The law expands eligibility for Medicaid to children in households with annual incomes of as much as 300% of the federal poverty level, but it requires only residents ages 18 and over to maintain health insurance coverage.
The Massachusetts Executive Office of Health and Human Services has requested that the Legislature adopt "technical corrections" to the law, including modifications that would extend the insurance mandate to children.
Officials for the administration of Gov. Mitt Romney (R) said the exclusion was an error.
John Holahan, a health policy analyst at the Urban Institute, estimates that about 5% of Massachusetts children are uninsured, or about 78,000 children.
The Globe reports that undocumented immigrants comprise one of the largest groups that some health care advocates say could be excluded from the mandate.

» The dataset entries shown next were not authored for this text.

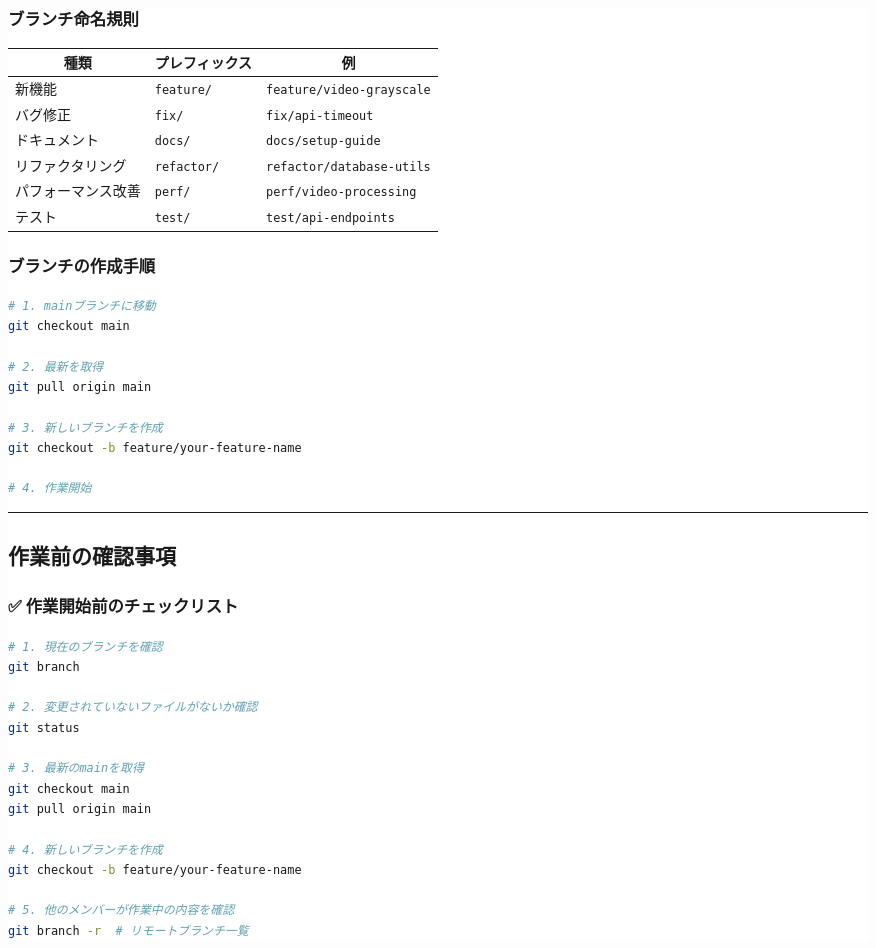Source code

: ### ブランチ命名規則

| 種類 | プレフィックス | 例 |
|------|--------------|-----|
| 新機能 | `feature/` | `feature/video-grayscale` |
| バグ修正 | `fix/` | `fix/api-timeout` |
| ドキュメント | `docs/` | `docs/setup-guide` |
| リファクタリング | `refactor/` | `refactor/database-utils` |
| パフォーマンス改善 | `perf/` | `perf/video-processing` |
| テスト | `test/` | `test/api-endpoints` |

### ブランチの作成手順

```bash
# 1. mainブランチに移動
git checkout main

# 2. 最新を取得
git pull origin main

# 3. 新しいブランチを作成
git checkout -b feature/your-feature-name

# 4. 作業開始
```

---

## 作業前の確認事項

### ✅ 作業開始前のチェックリスト

```bash
# 1. 現在のブランチを確認
git branch

# 2. 変更されていないファイルがないか確認
git status

# 3. 最新のmainを取得
git checkout main
git pull origin main

# 4. 新しいブランチを作成
git checkout -b feature/your-feature-name

# 5. 他のメンバーが作業中の内容を確認
git branch -r  # リモートブランチ一覧
```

According to Massachusetts Health and Human Services Secretary Tim Murphy and some health care advocates, undocumented immigrants are ineligible for a subsidized insurance program that receives federal funds. Federal funds in most cases cannot be used to provide health care services to undocumented immigrants.
In addition, state residents will be ineligible for health plans offered by the state if they work for a company with more than 50 employees that offers health insurance benefits. According to the Globe, some state-offered plans likely will cost less than some employer-sponsored coverage options (Kowalczyk, Boston Globe, 10/2).